:: TEXT EXCERPT ::

British hostage in Baghdad ‘killed himself’, kidnappers claim

One of the five British contractors kidnapped in Iraq more than a year ago has killed himself, according to the Shia group that is claiming to hold the men. The man, named only as Jason, is said to have died on May 25, days before the first aniversary of the group's capture at the finance ministry in Baghdad. The men, an IT consultant and four bodyguards, are being ransomed against the release of nine prisoners being held by the Americans. Their captors claim the Government's delay caused the man's psychological degradation prior to his suicide. (Sunday Times)
Mystery surrounds Britons' kidnapping More

Brown sets out withdrawal plan

Gordon Brown has comes as close as politically possible to confirming the pull-out of British troops from Iraq when he set out a four-step road-map that will eventually see the end of the country's involvement in the troubled Middle Eastern state. Speaking on a day-long visit to Basra, he outlined improvements in Iraqi military readiness, political stability, intensified reconstruction work and security at Basra airport - where 4,100 UK troops are based - which would allow the Britain to withdraw its force. (Observer)

:::
:: DATA FOR REVIEW ::

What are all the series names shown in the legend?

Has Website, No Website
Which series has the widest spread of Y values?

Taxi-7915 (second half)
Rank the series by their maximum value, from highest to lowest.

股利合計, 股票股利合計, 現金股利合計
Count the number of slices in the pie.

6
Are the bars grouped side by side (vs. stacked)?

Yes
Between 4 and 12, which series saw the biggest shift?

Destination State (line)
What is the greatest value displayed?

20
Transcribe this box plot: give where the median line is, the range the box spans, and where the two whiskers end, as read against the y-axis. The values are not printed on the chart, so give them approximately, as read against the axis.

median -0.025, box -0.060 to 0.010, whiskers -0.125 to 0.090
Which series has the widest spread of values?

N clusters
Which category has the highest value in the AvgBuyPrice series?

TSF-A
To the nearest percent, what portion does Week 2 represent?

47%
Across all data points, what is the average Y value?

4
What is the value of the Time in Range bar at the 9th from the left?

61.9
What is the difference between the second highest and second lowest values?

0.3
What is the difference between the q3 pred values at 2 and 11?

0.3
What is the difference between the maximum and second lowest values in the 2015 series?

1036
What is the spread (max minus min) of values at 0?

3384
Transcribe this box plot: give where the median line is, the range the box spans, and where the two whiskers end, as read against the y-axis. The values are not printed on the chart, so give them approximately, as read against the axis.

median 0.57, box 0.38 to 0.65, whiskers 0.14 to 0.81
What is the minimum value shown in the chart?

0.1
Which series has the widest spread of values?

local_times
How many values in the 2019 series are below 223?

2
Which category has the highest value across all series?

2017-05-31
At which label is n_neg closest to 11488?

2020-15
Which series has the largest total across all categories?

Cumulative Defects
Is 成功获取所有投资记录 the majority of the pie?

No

:::

Copy the passage from the Iraq news excerpt starting at "Brown sets out" and ending at "its force. (Observer)".

Brown sets out withdrawal plan

Gordon Brown has comes as close as politically possible to confirming the pull-out of British troops from Iraq when he set out a four-step road-map that will eventually see the end of the country's involvement in the troubled Middle Eastern state. Speaking on a day-long visit to Basra, he outlined improvements in Iraqi military readiness, political stability, intensified reconstruction work and security at Basra airport - where 4,100 UK troops are based - which would allow the Britain to withdraw its force. (Observer)